● Task directions
Among the lines below, count those that include "between", and state the count alone.
::::::
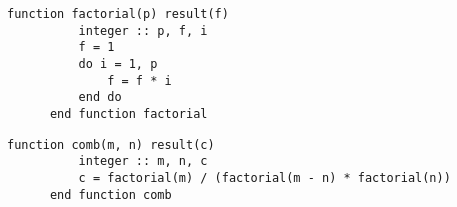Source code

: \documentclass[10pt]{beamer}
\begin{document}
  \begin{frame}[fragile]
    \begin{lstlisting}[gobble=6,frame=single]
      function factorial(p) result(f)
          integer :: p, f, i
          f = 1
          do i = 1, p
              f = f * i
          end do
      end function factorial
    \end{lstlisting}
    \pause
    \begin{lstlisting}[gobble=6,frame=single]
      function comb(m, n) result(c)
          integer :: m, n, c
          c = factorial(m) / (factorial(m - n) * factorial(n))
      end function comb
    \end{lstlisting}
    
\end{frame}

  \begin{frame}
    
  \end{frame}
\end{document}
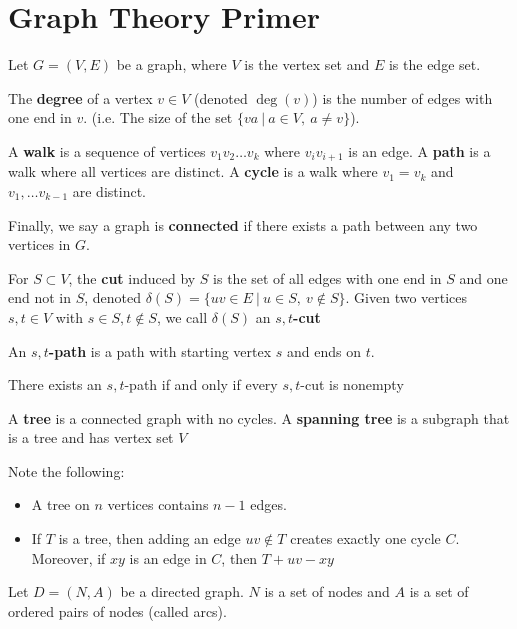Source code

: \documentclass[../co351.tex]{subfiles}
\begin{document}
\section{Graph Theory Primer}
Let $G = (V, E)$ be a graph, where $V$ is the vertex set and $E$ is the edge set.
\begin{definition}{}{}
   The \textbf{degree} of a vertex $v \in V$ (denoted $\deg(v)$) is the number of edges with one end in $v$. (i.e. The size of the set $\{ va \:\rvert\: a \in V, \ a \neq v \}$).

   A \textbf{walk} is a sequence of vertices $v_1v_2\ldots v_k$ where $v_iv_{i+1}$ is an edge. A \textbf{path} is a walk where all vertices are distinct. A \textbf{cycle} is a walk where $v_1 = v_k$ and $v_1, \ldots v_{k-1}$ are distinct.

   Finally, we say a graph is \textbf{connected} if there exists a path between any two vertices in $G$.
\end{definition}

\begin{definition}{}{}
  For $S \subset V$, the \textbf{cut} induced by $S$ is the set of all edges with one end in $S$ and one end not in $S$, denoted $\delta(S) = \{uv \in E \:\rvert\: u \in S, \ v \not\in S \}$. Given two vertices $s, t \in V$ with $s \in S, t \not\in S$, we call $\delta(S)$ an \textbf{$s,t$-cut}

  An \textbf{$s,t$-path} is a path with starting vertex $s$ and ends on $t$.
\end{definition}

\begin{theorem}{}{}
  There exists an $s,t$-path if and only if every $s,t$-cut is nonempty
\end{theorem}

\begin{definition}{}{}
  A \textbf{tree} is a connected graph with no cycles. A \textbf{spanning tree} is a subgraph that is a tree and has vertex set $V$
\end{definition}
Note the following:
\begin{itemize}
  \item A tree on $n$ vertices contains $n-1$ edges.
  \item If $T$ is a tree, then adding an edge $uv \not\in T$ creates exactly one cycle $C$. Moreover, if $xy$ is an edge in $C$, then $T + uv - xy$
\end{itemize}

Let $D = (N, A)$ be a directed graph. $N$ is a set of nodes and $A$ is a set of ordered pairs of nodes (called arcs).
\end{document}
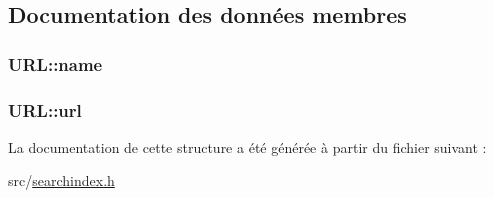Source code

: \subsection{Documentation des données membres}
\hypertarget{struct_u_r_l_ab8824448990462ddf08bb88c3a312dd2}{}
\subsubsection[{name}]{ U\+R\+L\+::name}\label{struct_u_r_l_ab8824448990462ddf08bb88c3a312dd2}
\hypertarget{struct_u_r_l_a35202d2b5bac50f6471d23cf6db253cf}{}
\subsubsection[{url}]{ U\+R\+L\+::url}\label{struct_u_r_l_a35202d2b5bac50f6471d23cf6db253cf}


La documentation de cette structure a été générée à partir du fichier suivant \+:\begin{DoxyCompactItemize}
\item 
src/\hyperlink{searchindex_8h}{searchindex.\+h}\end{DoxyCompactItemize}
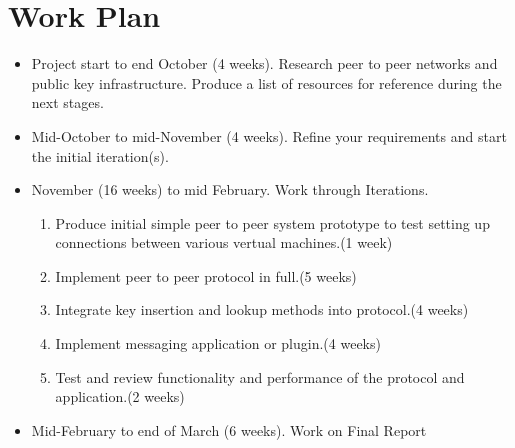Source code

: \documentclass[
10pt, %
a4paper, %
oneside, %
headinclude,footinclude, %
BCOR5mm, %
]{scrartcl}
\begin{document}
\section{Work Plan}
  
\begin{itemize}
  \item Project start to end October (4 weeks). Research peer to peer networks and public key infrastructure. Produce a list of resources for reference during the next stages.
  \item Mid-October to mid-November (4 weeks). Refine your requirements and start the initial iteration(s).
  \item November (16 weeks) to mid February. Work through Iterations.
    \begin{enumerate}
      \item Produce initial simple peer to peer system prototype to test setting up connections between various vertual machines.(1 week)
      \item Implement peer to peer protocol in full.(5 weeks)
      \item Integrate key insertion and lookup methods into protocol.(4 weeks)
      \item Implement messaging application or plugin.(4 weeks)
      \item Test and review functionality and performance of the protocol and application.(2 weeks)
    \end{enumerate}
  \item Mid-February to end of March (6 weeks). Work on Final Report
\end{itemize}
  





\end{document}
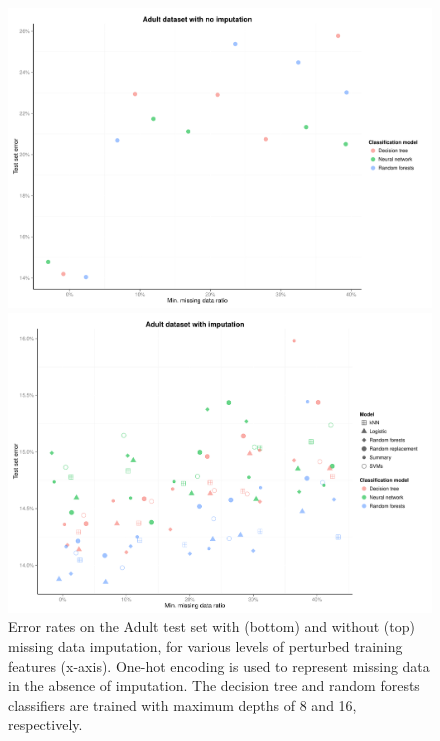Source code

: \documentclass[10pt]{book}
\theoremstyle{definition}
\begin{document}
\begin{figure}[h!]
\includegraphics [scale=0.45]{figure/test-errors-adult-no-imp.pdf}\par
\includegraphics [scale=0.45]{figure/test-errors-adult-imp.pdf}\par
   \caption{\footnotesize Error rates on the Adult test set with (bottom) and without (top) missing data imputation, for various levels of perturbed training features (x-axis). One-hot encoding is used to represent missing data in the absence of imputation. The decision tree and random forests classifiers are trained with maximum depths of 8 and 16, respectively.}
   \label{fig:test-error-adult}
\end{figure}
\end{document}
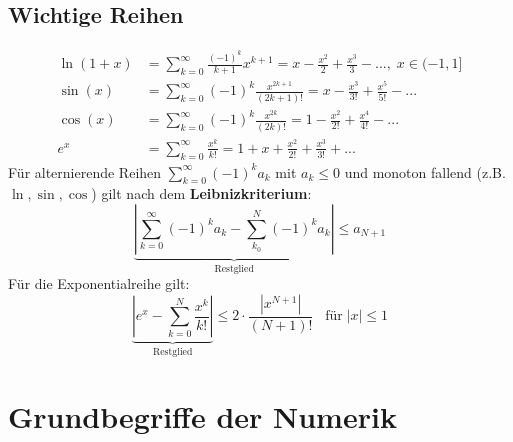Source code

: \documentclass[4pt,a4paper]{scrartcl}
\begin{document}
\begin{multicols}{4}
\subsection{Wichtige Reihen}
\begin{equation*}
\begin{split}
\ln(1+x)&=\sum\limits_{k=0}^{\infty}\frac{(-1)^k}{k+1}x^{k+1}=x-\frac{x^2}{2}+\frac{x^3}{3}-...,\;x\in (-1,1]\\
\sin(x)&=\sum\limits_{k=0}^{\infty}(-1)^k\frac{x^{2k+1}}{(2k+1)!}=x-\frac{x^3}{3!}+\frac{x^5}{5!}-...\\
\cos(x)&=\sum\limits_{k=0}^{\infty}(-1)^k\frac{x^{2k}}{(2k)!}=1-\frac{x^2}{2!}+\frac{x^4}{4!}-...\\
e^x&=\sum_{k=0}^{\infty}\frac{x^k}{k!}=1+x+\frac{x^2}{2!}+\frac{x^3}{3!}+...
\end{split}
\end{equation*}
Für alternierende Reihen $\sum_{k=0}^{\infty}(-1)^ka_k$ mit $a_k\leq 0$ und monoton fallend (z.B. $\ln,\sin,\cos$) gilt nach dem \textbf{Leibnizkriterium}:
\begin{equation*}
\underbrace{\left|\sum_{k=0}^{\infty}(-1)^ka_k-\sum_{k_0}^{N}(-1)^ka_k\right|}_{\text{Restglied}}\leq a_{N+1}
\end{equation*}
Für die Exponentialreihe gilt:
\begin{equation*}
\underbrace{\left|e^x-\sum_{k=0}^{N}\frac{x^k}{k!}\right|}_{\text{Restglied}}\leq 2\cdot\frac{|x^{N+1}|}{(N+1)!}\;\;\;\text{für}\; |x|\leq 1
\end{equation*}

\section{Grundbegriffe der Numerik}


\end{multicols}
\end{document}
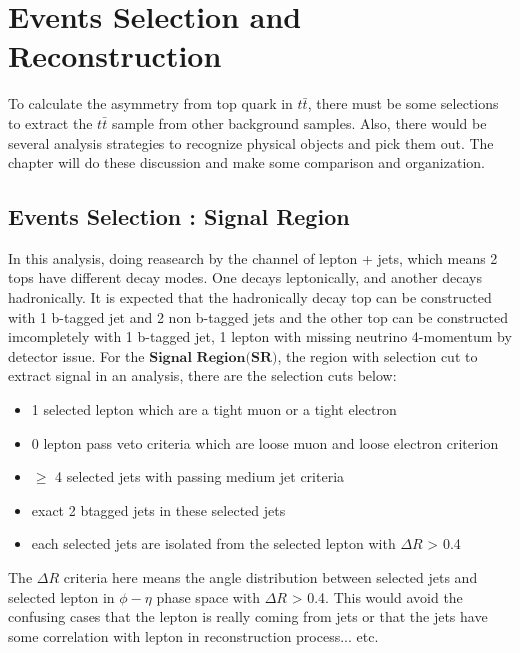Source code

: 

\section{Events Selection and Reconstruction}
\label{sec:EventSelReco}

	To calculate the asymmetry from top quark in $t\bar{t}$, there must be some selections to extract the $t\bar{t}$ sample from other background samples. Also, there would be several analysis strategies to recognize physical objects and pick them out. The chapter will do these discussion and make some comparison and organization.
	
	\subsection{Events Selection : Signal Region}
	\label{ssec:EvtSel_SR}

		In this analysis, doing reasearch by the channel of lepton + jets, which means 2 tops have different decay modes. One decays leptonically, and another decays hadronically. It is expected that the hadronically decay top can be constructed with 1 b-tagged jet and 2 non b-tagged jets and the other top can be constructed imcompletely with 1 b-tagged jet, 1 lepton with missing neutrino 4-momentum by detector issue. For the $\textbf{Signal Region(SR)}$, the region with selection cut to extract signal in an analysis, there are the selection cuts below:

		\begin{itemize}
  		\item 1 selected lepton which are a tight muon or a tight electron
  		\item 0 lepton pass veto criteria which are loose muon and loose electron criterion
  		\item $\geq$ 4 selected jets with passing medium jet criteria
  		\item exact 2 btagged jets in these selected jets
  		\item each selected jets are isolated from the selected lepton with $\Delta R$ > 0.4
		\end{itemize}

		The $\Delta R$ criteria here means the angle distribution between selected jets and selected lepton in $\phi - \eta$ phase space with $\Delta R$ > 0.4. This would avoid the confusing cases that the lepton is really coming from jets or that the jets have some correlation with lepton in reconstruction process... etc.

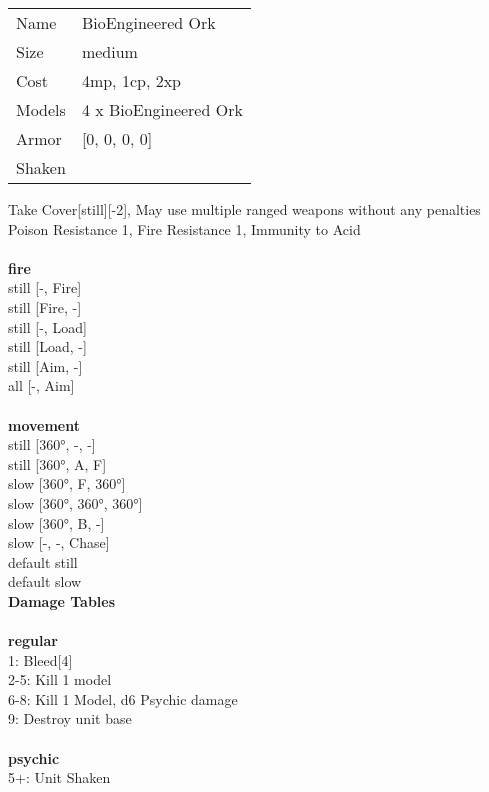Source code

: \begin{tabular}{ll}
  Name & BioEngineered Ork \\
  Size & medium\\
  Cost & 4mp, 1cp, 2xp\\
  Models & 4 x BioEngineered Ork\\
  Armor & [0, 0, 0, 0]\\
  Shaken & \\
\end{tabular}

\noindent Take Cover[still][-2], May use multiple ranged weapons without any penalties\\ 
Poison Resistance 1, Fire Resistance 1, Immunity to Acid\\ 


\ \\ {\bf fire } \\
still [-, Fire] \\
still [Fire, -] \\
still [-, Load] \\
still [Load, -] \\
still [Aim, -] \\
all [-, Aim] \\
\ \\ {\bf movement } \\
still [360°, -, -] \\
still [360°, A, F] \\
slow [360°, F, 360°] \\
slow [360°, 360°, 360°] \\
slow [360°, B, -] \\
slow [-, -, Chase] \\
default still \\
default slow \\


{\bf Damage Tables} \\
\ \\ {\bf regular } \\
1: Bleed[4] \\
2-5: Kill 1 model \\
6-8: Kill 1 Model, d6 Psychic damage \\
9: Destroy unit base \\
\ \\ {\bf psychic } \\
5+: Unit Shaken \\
::::::
● Reply
3